_EXERCISE OBJECTIVE:_
Using the data below, show every line where the word "Internetimakse" occurs.

_EXTRACTED RECORDS:_

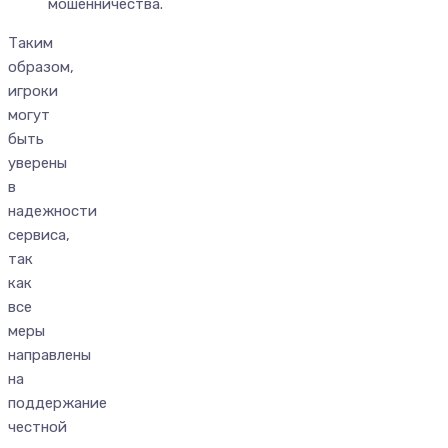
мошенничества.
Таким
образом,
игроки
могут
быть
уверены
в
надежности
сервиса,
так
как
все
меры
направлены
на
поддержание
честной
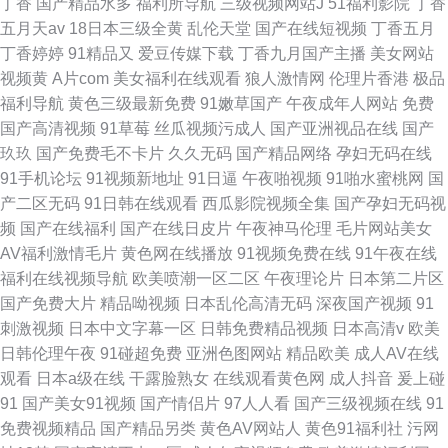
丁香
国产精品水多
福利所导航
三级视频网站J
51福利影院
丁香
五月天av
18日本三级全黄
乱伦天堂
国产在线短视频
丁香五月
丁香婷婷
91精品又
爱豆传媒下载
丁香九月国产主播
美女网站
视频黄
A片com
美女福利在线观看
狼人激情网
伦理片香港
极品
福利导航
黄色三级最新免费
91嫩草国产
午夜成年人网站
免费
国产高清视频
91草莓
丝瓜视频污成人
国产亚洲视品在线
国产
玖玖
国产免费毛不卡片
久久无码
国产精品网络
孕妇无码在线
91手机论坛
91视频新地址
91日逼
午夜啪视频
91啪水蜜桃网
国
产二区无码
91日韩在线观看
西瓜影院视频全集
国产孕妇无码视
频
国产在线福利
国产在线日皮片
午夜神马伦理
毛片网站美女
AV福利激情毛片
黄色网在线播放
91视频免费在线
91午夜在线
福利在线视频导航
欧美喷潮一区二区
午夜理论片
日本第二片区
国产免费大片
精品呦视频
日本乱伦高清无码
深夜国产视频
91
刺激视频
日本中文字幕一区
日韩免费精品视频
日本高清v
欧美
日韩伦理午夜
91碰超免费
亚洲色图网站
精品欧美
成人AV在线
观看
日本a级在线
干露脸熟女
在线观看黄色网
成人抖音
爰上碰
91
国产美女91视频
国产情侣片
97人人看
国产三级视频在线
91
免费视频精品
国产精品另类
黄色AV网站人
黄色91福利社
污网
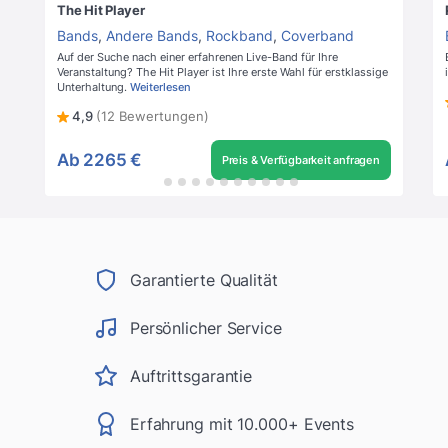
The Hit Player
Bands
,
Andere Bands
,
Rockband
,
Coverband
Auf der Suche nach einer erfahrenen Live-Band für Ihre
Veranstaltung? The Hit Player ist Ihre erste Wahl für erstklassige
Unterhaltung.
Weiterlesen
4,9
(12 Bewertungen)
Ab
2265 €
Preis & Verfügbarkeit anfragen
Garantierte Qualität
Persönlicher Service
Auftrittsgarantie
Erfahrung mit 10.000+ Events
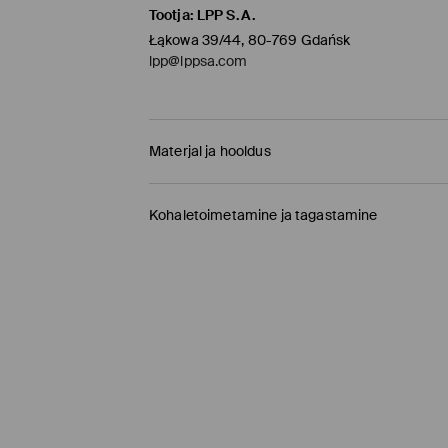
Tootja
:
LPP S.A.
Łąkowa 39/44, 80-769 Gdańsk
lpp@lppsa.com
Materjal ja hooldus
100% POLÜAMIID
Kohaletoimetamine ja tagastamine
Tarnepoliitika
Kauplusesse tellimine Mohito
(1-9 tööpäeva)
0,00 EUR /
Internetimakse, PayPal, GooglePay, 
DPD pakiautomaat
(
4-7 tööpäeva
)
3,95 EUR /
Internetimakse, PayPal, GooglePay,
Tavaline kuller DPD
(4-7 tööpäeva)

_RESPONSE TO THE TASK:_
Internetimakse, PayPal, GooglePay, 
Internetimakse, PayPal, GooglePay,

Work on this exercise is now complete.